_READING PASSAGE_
Start of Block
The joy I feel about school nearly being out for summer is difficult to quantify. This will be my first summer off in more than twenty years. Sadly, most of the rest of the workaday world doesn’t honor the tradition of a mid-year break. Considering how different life would be if they did boggles the mind. Certainly, there have been times in my professional life when much could have been improved with a two-month hiatus for one and all. (Let’s face it; August is no longer considered a part of the school break. Teachers in Lafayette Parish report to duty for the 2009-2010 school year on Aug. 4.)
Two months to go our own ways and live life at a different pace would likely have served us all well — such are the dreams of a romantic.
However, the last few weeks have been a slap-in-the-face reminder that there is a high price to pay for that break. The end of school is a whirlwind. Everyone — students, teachers, parents and lunchroom ladies — it seems, is a tat bit wilder than usual. A portion of the Amazon has been lost to the reams and reams of paper used for end of the year forms, projects, tests and reports.
While I’m still too much in the thick of end-of-year madness to have time for melancholy, I do remember a fleeting, but certain wistfulness when classes I loved dismissed. Granted, there was a definite prompt for that feeling. When I was in the seventh grade, Mrs. Norma Ruth Lee was my speech teacher. We were about at this same point in the school year when one day I casually remarked, “I wish school were over.”
Mrs. Norma Ruth didn’t miss a beat.
“You’re wishing your life away,” she said, as she smiled and shook her head.
In that moment, I don’t remember if I even acknowledged what she said.
But in the years since, her wisdom has stuck with me and led me to recognize the degree of sadness in things ending, whether they be special classes or not. It’s the realizing that this group of people, in these same circumstances, will likely never gather again that does it to me every time. In a classroom setting that melancholy is intensified on the rare occasion when real magic occurs — when the stars align and the foundation is set for a teacher and students to build extraordinary relationships that go far beyond shared knowledge.
End of Block
_WORK TASK 1_
Print the records from their first line through the line containing "Which category has the highest value in the Base", including both ends.
The essay and the records have no connection to each other.

Dataset entries
Start of Block
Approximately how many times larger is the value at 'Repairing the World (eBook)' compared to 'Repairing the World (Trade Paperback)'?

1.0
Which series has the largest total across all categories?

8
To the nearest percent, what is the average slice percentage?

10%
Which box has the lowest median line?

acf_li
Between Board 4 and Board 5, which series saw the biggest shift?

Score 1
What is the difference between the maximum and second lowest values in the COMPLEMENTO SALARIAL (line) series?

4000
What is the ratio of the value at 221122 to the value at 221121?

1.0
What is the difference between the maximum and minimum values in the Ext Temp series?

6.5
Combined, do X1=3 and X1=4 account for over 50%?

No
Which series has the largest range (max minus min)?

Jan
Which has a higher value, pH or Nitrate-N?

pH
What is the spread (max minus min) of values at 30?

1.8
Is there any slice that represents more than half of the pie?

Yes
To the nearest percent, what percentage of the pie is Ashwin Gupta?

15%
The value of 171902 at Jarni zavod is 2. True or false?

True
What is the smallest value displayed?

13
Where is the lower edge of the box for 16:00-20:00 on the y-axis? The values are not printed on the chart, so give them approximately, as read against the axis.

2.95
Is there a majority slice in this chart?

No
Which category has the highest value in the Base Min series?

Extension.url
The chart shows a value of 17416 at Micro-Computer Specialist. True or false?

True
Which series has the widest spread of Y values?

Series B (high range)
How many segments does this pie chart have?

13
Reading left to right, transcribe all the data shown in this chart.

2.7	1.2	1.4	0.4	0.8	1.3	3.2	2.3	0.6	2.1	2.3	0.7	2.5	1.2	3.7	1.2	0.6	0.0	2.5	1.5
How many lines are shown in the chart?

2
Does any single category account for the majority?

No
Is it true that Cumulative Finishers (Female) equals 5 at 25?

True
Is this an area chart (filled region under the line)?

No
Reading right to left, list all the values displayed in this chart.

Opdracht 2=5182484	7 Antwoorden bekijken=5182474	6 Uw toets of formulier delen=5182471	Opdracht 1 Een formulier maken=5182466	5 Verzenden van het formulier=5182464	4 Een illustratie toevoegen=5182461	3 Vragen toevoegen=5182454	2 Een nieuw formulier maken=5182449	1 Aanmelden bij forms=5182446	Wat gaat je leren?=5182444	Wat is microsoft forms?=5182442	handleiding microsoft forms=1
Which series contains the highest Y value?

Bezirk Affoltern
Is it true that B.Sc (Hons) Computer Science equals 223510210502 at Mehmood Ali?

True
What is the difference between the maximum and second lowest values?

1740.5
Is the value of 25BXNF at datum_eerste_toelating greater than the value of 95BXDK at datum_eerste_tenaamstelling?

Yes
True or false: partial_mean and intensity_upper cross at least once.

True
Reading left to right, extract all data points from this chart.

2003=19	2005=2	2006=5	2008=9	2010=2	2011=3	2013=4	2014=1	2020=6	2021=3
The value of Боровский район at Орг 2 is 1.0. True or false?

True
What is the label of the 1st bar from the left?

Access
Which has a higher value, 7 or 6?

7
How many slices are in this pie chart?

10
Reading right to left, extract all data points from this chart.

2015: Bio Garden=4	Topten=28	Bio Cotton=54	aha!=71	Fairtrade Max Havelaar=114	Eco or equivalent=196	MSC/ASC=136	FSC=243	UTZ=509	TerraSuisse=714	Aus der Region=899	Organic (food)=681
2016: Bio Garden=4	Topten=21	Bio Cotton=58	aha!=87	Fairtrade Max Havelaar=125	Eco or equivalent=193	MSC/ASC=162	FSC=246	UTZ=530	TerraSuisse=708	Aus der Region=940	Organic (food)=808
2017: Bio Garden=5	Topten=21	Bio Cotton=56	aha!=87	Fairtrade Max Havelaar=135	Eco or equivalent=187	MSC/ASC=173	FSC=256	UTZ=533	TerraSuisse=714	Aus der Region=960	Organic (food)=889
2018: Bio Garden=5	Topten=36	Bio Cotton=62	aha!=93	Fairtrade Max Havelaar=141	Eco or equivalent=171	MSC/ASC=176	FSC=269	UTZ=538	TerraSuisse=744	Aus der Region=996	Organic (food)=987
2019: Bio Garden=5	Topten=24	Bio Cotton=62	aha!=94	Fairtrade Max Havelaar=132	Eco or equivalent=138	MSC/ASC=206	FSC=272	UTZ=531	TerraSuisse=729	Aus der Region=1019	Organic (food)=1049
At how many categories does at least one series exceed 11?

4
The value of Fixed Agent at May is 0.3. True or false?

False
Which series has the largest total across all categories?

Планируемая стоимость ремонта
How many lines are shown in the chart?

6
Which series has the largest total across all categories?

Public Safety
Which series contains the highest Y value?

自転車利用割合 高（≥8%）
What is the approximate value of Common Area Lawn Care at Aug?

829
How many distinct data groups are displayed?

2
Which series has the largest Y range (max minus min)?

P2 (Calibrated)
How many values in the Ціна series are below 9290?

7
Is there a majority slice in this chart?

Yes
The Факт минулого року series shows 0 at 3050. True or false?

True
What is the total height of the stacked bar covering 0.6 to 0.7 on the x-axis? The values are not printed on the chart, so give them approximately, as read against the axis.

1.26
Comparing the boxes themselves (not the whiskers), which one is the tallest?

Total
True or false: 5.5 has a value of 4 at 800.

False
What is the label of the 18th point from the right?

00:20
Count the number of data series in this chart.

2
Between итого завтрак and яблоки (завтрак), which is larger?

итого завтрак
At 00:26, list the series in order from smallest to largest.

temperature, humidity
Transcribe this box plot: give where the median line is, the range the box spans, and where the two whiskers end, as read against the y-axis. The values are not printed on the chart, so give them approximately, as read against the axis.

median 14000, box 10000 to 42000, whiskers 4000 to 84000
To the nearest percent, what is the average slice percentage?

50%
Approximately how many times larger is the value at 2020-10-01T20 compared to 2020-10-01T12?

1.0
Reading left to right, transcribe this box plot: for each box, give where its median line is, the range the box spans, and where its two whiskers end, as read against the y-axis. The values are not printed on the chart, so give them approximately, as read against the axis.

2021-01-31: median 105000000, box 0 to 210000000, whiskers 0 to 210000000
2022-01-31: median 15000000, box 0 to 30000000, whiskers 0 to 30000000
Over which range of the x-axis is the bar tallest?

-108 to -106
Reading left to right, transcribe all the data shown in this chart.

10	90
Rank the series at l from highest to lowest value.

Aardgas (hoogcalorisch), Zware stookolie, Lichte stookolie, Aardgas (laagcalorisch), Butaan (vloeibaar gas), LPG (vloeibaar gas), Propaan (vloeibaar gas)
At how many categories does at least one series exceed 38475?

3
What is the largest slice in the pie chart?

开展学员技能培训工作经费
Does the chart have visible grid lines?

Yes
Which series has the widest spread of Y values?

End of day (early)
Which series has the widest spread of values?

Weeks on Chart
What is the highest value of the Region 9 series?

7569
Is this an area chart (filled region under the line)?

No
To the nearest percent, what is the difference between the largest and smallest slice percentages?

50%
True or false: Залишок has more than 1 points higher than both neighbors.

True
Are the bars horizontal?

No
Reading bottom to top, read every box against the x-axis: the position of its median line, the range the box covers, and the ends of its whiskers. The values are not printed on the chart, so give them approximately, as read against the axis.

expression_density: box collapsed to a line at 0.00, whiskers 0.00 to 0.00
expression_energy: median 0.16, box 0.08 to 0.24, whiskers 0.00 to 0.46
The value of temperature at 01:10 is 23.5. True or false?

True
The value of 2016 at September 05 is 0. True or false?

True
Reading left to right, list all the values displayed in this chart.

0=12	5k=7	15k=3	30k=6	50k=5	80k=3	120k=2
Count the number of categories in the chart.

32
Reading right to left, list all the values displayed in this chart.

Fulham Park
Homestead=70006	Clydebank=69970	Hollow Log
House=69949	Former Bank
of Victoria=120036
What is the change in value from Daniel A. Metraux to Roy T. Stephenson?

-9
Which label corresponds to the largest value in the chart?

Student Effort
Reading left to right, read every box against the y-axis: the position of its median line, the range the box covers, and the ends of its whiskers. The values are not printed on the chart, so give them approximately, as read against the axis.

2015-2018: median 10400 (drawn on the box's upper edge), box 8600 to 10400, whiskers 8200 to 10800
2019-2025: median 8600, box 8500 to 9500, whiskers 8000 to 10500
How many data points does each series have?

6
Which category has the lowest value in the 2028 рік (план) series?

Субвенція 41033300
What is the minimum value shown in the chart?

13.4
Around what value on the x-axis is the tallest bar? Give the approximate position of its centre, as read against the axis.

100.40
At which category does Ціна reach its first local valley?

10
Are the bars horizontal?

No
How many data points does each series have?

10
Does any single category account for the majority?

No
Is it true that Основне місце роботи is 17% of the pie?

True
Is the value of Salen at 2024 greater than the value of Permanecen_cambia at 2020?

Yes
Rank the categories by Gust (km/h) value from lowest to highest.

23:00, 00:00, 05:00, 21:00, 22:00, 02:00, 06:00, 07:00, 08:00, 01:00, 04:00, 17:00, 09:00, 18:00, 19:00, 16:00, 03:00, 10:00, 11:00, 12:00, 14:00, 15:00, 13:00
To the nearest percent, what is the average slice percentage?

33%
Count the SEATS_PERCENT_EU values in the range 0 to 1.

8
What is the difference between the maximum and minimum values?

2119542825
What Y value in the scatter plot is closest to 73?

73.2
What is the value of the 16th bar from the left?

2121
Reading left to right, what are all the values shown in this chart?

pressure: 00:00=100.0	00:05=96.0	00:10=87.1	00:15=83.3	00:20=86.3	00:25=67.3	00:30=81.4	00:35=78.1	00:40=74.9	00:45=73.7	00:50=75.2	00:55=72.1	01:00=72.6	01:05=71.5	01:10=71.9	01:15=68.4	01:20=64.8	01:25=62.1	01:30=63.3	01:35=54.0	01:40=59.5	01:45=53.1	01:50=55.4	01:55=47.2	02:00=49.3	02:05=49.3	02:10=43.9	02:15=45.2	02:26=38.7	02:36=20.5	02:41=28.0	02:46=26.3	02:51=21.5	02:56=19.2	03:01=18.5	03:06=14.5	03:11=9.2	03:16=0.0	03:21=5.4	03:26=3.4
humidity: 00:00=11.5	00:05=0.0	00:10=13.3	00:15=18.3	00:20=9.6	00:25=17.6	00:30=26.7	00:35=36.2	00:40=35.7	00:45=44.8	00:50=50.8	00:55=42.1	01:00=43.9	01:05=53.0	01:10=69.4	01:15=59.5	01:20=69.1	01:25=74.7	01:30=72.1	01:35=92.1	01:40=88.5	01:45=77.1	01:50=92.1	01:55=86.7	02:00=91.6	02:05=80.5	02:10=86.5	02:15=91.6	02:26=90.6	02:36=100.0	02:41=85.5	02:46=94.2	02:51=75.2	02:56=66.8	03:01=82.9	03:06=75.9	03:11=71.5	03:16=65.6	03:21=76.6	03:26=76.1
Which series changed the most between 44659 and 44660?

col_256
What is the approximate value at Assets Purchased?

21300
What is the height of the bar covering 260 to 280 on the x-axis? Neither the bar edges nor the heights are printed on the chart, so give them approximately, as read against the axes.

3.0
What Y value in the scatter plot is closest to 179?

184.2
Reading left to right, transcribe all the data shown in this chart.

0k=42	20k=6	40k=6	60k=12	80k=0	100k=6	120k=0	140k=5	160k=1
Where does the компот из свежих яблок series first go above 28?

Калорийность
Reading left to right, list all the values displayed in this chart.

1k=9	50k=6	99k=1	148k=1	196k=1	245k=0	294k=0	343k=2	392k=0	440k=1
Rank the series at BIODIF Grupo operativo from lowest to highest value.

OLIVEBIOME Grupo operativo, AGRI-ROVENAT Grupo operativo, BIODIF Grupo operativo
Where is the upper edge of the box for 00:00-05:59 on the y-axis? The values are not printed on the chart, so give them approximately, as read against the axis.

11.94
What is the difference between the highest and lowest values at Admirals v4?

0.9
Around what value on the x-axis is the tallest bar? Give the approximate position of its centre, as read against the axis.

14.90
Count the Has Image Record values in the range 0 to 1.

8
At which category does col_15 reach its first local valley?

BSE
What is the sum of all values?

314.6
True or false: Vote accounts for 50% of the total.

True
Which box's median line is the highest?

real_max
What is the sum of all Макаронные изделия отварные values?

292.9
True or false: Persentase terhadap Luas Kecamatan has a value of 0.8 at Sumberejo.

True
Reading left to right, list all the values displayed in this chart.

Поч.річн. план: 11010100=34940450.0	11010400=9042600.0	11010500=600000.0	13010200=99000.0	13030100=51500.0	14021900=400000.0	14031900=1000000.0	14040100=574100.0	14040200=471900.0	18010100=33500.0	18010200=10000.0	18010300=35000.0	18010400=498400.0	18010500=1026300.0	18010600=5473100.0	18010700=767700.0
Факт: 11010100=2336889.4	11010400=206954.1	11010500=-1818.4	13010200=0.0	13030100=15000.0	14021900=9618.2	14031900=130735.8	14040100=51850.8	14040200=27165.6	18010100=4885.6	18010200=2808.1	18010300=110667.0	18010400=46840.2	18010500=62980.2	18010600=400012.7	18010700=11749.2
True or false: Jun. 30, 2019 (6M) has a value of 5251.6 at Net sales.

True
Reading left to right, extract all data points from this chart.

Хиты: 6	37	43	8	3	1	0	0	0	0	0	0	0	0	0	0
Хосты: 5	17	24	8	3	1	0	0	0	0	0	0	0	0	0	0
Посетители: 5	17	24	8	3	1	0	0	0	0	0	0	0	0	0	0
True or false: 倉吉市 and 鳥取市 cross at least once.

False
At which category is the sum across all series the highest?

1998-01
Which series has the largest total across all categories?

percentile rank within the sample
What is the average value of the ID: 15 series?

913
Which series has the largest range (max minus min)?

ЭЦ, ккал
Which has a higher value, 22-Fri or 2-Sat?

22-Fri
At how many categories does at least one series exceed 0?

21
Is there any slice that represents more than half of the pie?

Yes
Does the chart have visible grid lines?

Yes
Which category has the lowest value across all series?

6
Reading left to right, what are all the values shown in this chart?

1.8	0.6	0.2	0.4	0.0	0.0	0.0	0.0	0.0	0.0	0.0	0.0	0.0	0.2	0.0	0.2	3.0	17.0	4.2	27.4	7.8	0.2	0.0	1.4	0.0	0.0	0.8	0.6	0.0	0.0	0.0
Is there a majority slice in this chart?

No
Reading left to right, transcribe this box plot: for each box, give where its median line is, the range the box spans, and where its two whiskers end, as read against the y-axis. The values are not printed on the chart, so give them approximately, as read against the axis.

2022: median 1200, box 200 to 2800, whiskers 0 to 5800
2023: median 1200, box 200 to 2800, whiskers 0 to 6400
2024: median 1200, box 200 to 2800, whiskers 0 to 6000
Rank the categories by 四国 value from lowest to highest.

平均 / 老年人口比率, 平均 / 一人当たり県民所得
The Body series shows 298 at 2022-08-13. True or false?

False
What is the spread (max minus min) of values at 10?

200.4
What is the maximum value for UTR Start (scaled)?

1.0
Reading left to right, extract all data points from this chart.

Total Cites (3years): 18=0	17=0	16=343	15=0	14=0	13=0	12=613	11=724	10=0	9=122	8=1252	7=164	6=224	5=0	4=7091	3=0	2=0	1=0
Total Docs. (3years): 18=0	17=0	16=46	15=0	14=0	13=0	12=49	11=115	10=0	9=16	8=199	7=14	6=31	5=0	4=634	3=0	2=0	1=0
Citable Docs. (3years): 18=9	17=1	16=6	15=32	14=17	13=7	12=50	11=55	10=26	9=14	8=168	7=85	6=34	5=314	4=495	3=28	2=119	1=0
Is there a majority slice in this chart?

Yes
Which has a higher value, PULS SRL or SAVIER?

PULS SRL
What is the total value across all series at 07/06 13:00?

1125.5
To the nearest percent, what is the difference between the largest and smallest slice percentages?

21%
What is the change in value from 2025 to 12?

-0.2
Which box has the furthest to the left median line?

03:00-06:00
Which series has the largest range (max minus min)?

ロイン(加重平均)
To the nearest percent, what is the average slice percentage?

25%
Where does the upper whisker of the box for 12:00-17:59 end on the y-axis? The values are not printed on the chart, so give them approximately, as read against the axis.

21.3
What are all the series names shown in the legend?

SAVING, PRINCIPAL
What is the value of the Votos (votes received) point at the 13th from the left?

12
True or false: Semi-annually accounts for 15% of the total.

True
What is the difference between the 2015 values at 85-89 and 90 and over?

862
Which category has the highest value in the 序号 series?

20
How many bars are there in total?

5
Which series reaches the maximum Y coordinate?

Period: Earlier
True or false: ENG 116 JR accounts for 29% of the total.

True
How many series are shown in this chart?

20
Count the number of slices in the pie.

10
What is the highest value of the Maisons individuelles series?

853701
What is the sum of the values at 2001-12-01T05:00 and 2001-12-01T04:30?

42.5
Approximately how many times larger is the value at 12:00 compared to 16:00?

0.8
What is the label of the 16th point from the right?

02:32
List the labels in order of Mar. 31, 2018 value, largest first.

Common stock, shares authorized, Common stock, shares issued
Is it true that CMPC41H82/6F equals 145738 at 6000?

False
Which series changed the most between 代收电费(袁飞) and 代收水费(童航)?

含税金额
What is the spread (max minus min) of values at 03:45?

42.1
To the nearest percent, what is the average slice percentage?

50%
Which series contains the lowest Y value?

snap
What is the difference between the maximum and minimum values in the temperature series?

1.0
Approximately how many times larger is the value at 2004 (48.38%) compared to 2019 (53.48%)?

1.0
End of Block
_WORK TASK 2_
In the essay about the end of the school year, on what date do Lafayette Parish teachers report for the 2009-2010 school year?

_RESULT 1_
Approximately how many times larger is the value at 'Repairing the World (eBook)' compared to 'Repairing the World (Trade Paperback)'?

1.0
Which series has the largest total across all categories?

8
To the nearest percent, what is the average slice percentage?

10%
Which box has the lowest median line?

acf_li
Between Board 4 and Board 5, which series saw the biggest shift?

Score 1
What is the difference between the maximum and second lowest values in the COMPLEMENTO SALARIAL (line) series?

4000
What is the ratio of the value at 221122 to the value at 221121?

1.0
What is the difference between the maximum and minimum values in the Ext Temp series?

6.5
Combined, do X1=3 and X1=4 account for over 50%?

No
Which series has the largest range (max minus min)?

Jan
Which has a higher value, pH or Nitrate-N?

pH
What is the spread (max minus min) of values at 30?

1.8
Is there any slice that represents more than half of the pie?

Yes
To the nearest percent, what percentage of the pie is Ashwin Gupta?

15%
The value of 171902 at Jarni zavod is 2. True or false?

True
What is the smallest value displayed?

13
Where is the lower edge of the box for 16:00-20:00 on the y-axis? The values are not printed on the chart, so give them approximately, as read against the axis.

2.95
Is there a majority slice in this chart?

No
Which category has the highest value in the Base Min series?

_RESULT 2_
Aug. 4